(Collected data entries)
━━━━

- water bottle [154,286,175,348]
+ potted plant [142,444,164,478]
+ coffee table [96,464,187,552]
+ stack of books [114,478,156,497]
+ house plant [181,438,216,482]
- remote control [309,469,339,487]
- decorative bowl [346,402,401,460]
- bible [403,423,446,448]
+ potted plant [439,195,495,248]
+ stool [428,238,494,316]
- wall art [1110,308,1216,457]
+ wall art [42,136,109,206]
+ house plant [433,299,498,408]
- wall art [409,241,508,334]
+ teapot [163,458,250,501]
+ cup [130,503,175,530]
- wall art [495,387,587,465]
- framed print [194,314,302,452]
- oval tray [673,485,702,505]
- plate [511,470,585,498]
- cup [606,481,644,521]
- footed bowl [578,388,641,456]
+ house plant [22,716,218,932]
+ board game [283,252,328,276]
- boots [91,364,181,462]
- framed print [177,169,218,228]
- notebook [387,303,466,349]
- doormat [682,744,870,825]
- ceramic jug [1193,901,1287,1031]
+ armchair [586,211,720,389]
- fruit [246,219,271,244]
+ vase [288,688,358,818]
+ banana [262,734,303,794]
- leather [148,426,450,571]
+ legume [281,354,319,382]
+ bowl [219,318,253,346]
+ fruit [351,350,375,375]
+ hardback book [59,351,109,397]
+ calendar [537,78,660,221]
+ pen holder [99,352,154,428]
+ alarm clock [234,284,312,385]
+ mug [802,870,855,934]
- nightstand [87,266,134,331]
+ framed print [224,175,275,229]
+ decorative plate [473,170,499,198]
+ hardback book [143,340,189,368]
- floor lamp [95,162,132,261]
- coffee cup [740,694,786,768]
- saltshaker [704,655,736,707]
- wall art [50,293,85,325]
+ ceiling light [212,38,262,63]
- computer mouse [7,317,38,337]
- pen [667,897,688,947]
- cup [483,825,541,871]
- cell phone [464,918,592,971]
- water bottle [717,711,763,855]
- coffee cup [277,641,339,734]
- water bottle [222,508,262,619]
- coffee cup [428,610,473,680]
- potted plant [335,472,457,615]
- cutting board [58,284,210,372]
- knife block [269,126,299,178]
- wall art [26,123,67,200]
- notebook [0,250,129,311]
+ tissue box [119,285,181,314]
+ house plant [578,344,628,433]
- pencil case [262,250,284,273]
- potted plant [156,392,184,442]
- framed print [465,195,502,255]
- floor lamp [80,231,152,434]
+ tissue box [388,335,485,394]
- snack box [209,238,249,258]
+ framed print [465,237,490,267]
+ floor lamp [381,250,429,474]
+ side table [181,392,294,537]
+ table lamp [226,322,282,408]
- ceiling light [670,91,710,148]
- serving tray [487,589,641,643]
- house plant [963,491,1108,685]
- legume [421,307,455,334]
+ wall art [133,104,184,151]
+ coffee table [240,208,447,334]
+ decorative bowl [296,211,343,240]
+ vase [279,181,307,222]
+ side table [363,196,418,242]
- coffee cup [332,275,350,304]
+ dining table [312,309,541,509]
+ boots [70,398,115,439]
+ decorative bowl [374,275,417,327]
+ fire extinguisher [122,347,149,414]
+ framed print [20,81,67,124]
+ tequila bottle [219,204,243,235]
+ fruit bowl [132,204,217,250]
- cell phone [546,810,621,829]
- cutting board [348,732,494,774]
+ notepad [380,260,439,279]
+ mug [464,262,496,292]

━━━━

EXERCISE =
Output exactly the leading lines of the data, up to and including the line marked by "- potted plant [156,392,184,442]".

EXPECTED ANSWER =
- water bottle [154,286,175,348]
+ potted plant [142,444,164,478]
+ coffee table [96,464,187,552]
+ stack of books [114,478,156,497]
+ house plant [181,438,216,482]
- remote control [309,469,339,487]
- decorative bowl [346,402,401,460]
- bible [403,423,446,448]
+ potted plant [439,195,495,248]
+ stool [428,238,494,316]
- wall art [1110,308,1216,457]
+ wall art [42,136,109,206]
+ house plant [433,299,498,408]
- wall art [409,241,508,334]
+ teapot [163,458,250,501]
+ cup [130,503,175,530]
- wall art [495,387,587,465]
- framed print [194,314,302,452]
- oval tray [673,485,702,505]
- plate [511,470,585,498]
- cup [606,481,644,521]
- footed bowl [578,388,641,456]
+ house plant [22,716,218,932]
+ board game [283,252,328,276]
- boots [91,364,181,462]
- framed print [177,169,218,228]
- notebook [387,303,466,349]
- doormat [682,744,870,825]
- ceramic jug [1193,901,1287,1031]
+ armchair [586,211,720,389]
- fruit [246,219,271,244]
+ vase [288,688,358,818]
+ banana [262,734,303,794]
- leather [148,426,450,571]
+ legume [281,354,319,382]
+ bowl [219,318,253,346]
+ fruit [351,350,375,375]
+ hardback book [59,351,109,397]
+ calendar [537,78,660,221]
+ pen holder [99,352,154,428]
+ alarm clock [234,284,312,385]
+ mug [802,870,855,934]
- nightstand [87,266,134,331]
+ framed print [224,175,275,229]
+ decorative plate [473,170,499,198]
+ hardback book [143,340,189,368]
- floor lamp [95,162,132,261]
- coffee cup [740,694,786,768]
- saltshaker [704,655,736,707]
- wall art [50,293,85,325]
+ ceiling light [212,38,262,63]
- computer mouse [7,317,38,337]
- pen [667,897,688,947]
- cup [483,825,541,871]
- cell phone [464,918,592,971]
- water bottle [717,711,763,855]
- coffee cup [277,641,339,734]
- water bottle [222,508,262,619]
- coffee cup [428,610,473,680]
- potted plant [335,472,457,615]
- cutting board [58,284,210,372]
- knife block [269,126,299,178]
- wall art [26,123,67,200]
- notebook [0,250,129,311]
+ tissue box [119,285,181,314]
+ house plant [578,344,628,433]
- pencil case [262,250,284,273]
- potted plant [156,392,184,442]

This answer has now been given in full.